Il valore della ricerca infermieristica
La ricerca infermieristica rappresenta un altro ambito strategico dell'attività scientifica dell'ASL AT. L'Azienda partecipa allo studio multicentrico no profit TT-TOX, promosso dall'AO Ordine Mauriziano di Torino con il patrocinio della Rete Oncologica Piemonte e Valle d'Aosta, che valuta l'efficacia di un modello strutturato di triage telefonico infermieristico nella gestione precoce delle tossicità correlate ai trattamenti onco-ematologici, con l'obiettivo di migliorare sicurezza, continuità assistenziale e appropriatezza della presa in carico.
Prosegue inoltre il progetto HERMES, dedicato all'efficacia delle tecniche di rilassamento basate sulla comunicazione ipnotica e sull'autoipnosi per la gestione dell'ansia, del dolore e degli effetti collaterali delle terapie oncologiche. Il progetto valorizza il ruolo avanzato dell'infermiere nell'applicazione di interventi non farmacologici orientati a migliorare il benessere, l'autonomia e la qualità della vita delle pazienti durante il percorso di cura.
È in corso anche lo studio Nursing PreEffect, promosso dall'ASL AT e attualmente monocentrico, ma già avviato verso una successiva estensione multicentrica. Il progetto valuta l'efficacia di un modello strutturato di teleassistenza infermieristica per la diagnosi precoce e la gestione delle tossicità correlate agli inibitori di CDK4/6 nelle pazienti affette da carcinoma mammario. L'obiettivo è verificare se un monitoraggio infermieristico proattivo possa favorire il riconoscimento tempestivo degli eventi avversi, migliorare l'aderenza terapeutica, ridurre gli accessi non programmati ai servizi sanitari e incrementare la qualità dell'assistenza.
Nuovi studi in arrivo e il modello organizzativo
Nei prossimi mesi il portfolio di ricerca oncologica dell'ASL AT sarà ulteriormente ampliato con nuovi protocolli dedicati ai principali tumori solidi, tra cui studi sugli outcome clinici e sui fattori predittivi e prognostici nel carcinoma prostatico resistente alla castrazione, studi prospettici randomizzati sulle migliori strategie terapeutiche sequenziali nel carcinoma polmonare non a piccole cellule con alterazioni genomiche driver e un protocollo internazionale dedicato ai pazienti con epatocarcinoma avanzato.
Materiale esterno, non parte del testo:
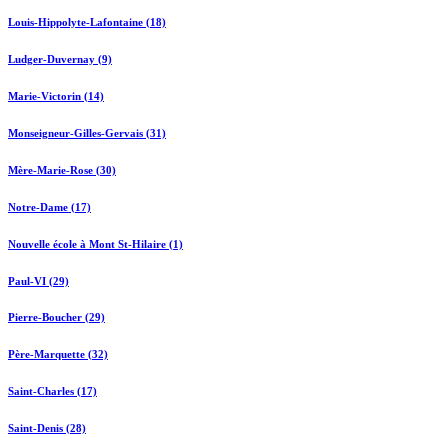
Louis-Hippolyte-Lafontaine (18)
Ludger-Duvernay (9)
Marie-Victorin (14)
Monseigneur-Gilles-Gervais (31)
Mère-Marie-Rose (30)
Notre-Dame (17)
Nouvelle école à Mont St-Hilaire (1)
Paul-VI (29)
Pierre-Boucher (29)
Père-Marquette (32)
Saint-Charles (17)
Saint-Denis (28)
Negli ultimi anni l'attività di ricerca si è rafforzata grazie a un modello organizzativo multidisciplinare che vede la collaborazione quotidiana tra Oncologia, Farmacia Ospedaliera, Anatomia Patologica, Medicina Nucleare, Radiologia, Laboratorio Analisi, Direzione Sanitaria e Ufficio Istruttorio e Supporto Studi Clinici (UISSC). Un ruolo determinante è svolto anche dal Data Manager dedicato, figura essenziale per garantire qualità e completezza nella gestione dei dati clinici, la cui continuità è resa possibile grazie al sostegno dell'ASTRO – Associazione Scientifica per la Terapia e la Ricerca Oncologica. A questo si affianca il lavoro dell'UISSC, che assicura il coordinamento regolatorio e il supporto operativo attraverso le funzioni di Clinical Research Coordinator, Research Nurse e Data Management.